Citrus is a 9 billion dollar industry in Florida and anything that might threaten the citrus harvest is carefully monitored and managed, if possible. Unfortunately, the Asian Citrus Psyllid is part of a current threat.
In March of 2014, the Florida Times Union wrote a story on how the citrus crop this year is estimated to be one of the lowest harvests in the past fifteen years. They blame a bacterial disease called Huanglongbing, better known as citrus greening disease, for the decline. This disease has no cure and will eventually kill an otherwise perfectly healthy tree within five years time of first being infected.
Unfortunately, the Asian Citrus Psyllid spreads the citrus greening disease and is considered one of the reasons that the citrus industry is facing a distressing season. As part of a strategy to slow the transmission, citrus growers are treating for the Psyllid in widespread areas.
The psyllid is a very tiny little bug about 3-4 millimeters in size that has brown mottled wings. They are a grayish color with small brown markings and will either jump or fly if approached. It also feeds at an angle, so the backend will appear higher than the front end if seen on a leaf.
When the psyllid lays eggs, they often lay eggs on the youngest leaf sprouts or newly curling leaves. These eggs change color over time. They start as a very light pale color, then move to yellow and will eventually turn orange before the eggs hatch. In addition, you can often see these white curly strings left by young psyllids on the leaves. They may also appear waxy.

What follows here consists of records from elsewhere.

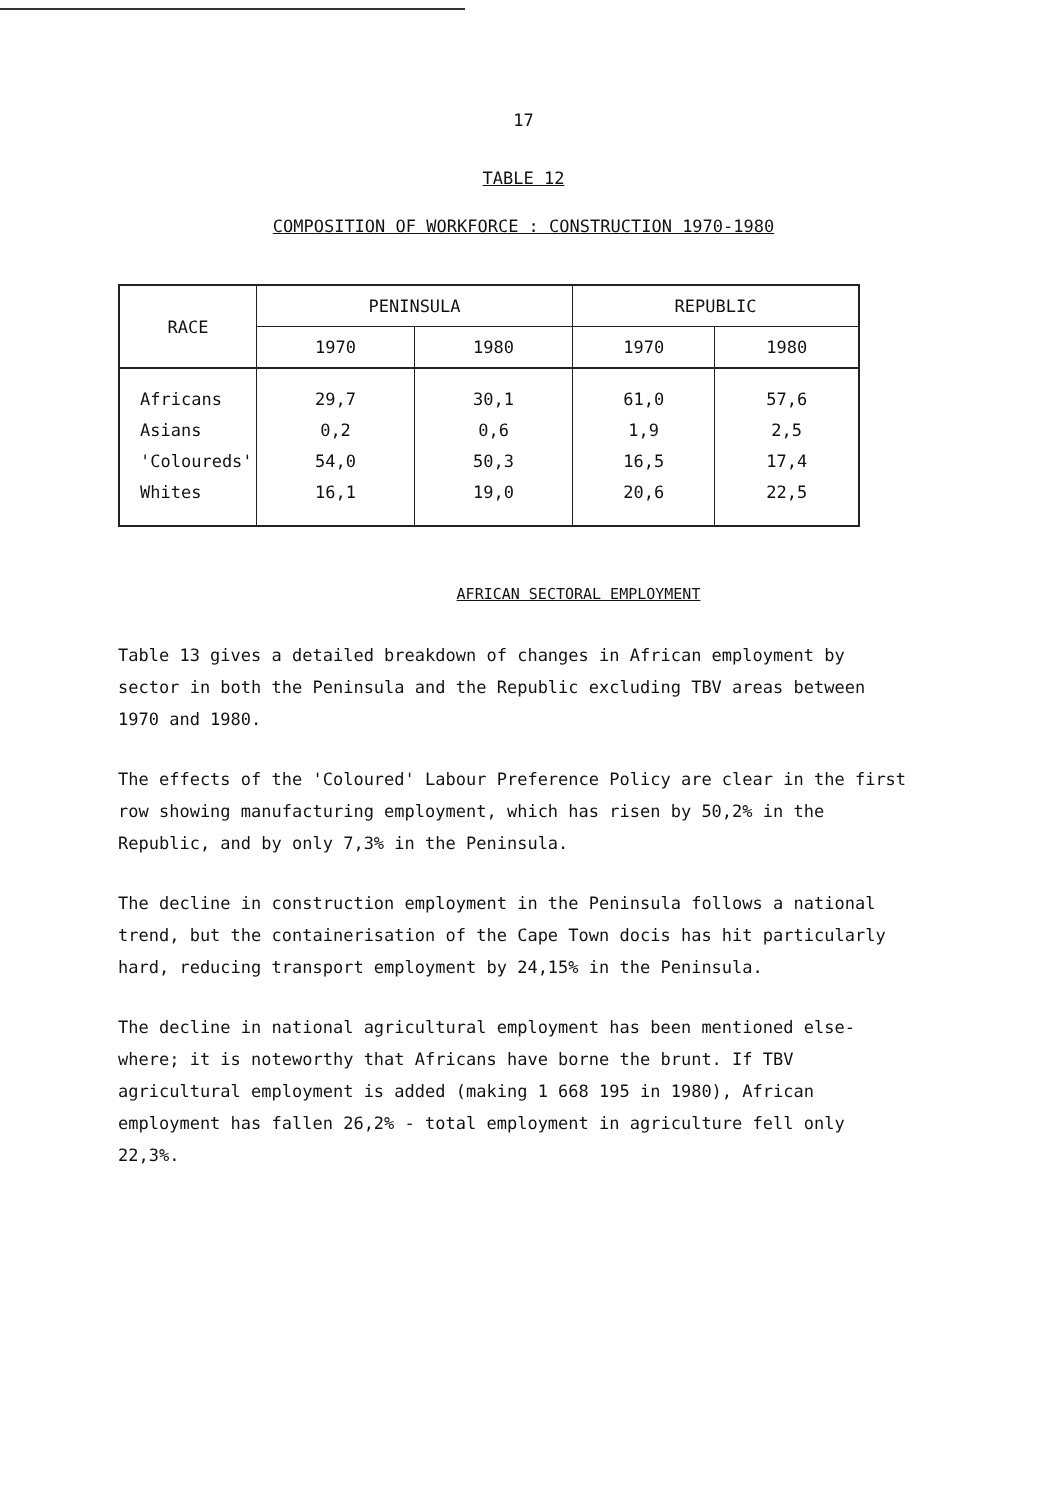17
TABLE 12
COMPOSITION OF WORKFORCE : CONSTRUCTION 1970-1980
| RACE | PENINSULA | | REPUBLIC | |
| --- | --- | --- | --- | --- |
| | 1970 | 1980 | 1970 | 1980 |
| Africans | 29,7 | 30,1 | 61,0 | 57,6 |
| Asians | 0,2 | 0,6 | 1,9 | 2,5 |
| 'Coloureds' | 54,0 | 50,3 | 16,5 | 17,4 |
| Whites | 16,1 | 19,0 | 20,6 | 22,5 |
AFRICAN SECTORAL EMPLOYMENT
Table 13 gives a detailed breakdown of changes in African employment by sector in both the Peninsula and the Republic excluding TBV areas between 1970 and 1980.
The effects of the 'Coloured' Labour Preference Policy are clear in the first row showing manufacturing employment, which has risen by 50,2% in the Republic, and by only 7,3% in the Peninsula.
The decline in construction employment in the Peninsula follows a national trend, but the containerisation of the Cape Town docis has hit particularly hard, reducing transport employment by 24,15% in the Peninsula.
The decline in national agricultural employment has been mentioned else-where; it is noteworthy that Africans have borne the brunt. If TBV agricultural employment is added (making 1 668 195 in 1980), African employment has fallen 26,2% - total employment in agriculture fell only 22,3%.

The psyllid itself does not kill a citrus tree and is, at best, an irritating little bug. Unfortunately, if a psyllid feasts on a tree already infected with the citrus greening disease, then goes to feast on a tree that is not yet infected, it will then infect that uninfected tree.
Due to the extreme damage that Florida is already experiencing with their citrus crop, it is extremely important to contact professional help should you see any hint of Asian Citrus Psyllid infestation. It is also important to notify the Florida Department of Agriculture that you are seeing signs of Psyllids in your backyard, especially if you live anywhere near orange or citrus groves.
There are treatment options for the psyllid and the professionals can provide you with the best treatment option for your situation.